7/10
A talented actor's second effort.
27 June 2003
Bernard Giraudeau has always been one of the most ambitious actors of his generation,but his parts were sometimes below par.Fortunately,Scola and Ozon provided him with roles worthy of himself.He tackled directing with a very interesting work "l'autre" ,some kind of Wilder's "the big carnival" in reverse ."Les caprices d'un fleuve" is ,at least to my eyes, not as moving as his debut,but it nevertheless displays a demanding side which we already felt in "l'autre".

Adapting himself the account of a noble who lived circa 1789,Giraudeau makes an endearing if sometimes dragging movie.When this gentleman was exiled in 1987,it was the end of an era,and like La Fayette some years before,the hero discovers wider horizons which make the enclosed atmosphere of Versailles -see the first sequences which feature Jean-Claude Brialy,Lambert Wilson,and other luminaries in cameos- stifling.

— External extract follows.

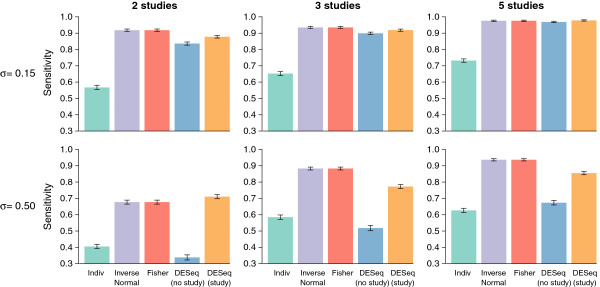
Sensitivity for low and high inter-study variability. Sensitivity, for the simulation settings corresponding to σ=0.15 and σ=0.50. Each barplot represents the results of a particular setting, with columns corresponding (from left to right) to simulations including 2 studies, 3 studies, and 5 studies, and rows corresponding (from top to bottom) to simulations with inter-study variability set to σ=0.15 and σ=0.50 (low inter-study variability to large inter-study variability). Within each barplot, from left to right: Individual per-study analyses (green bars), inverse normal (purple bars), Fisher (red bars), global DESeq with no study effect (blue bars), and global DESeq with a fixed study effect (orange bars).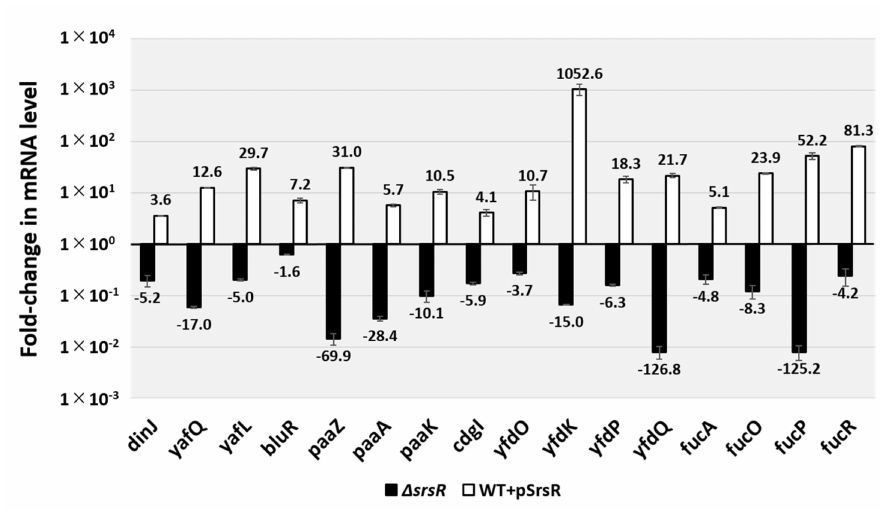
Figure 5. In vivo influence of srsR deletion or SrsR overexpression on transcription level of the SrsR targets by RT-qPCR. E. coli wild-type BW25113, its srsR -deleted mutant JW5476, the wild-type strain harboring the SrsR overexpression vector, and its empty vector were grown in the LB medium at 37 ◦ C. Total RNA was prepared from each strain at 24 h cultured cells and subjected to RT-qPCR analysis. RT-qPCR was repeated three times, and the average values are shown. The y -axis represents the relative level of mRNA of each SrsR target gene between the wild-type and the srsR mutant (black bar) as well the relative level between the wild-type harboring SrsR overexpression vector and empty vector (white bar); the ratio of 16S rRNA was set as an internal control between the compared strains. Each experiment was repeated at least three times, and the average means are shown.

A marvelous cinematography makes up for the slow progress of the story.Time seemed to stand still in this Africa and his inhabitants whose main wealth stemmed from slavery ,whereas in France,it moved at the speed of sound.A revolution happened in the country of Voltaire and Rousseau..And yet ...we learn that one of the" heroes "of this revolution dabbles with slaves trade!Giraudeau's hero ,who does not believe in the values of the European "civilization" anymore,has a child with a black woman,and braces himself to an uncertain future.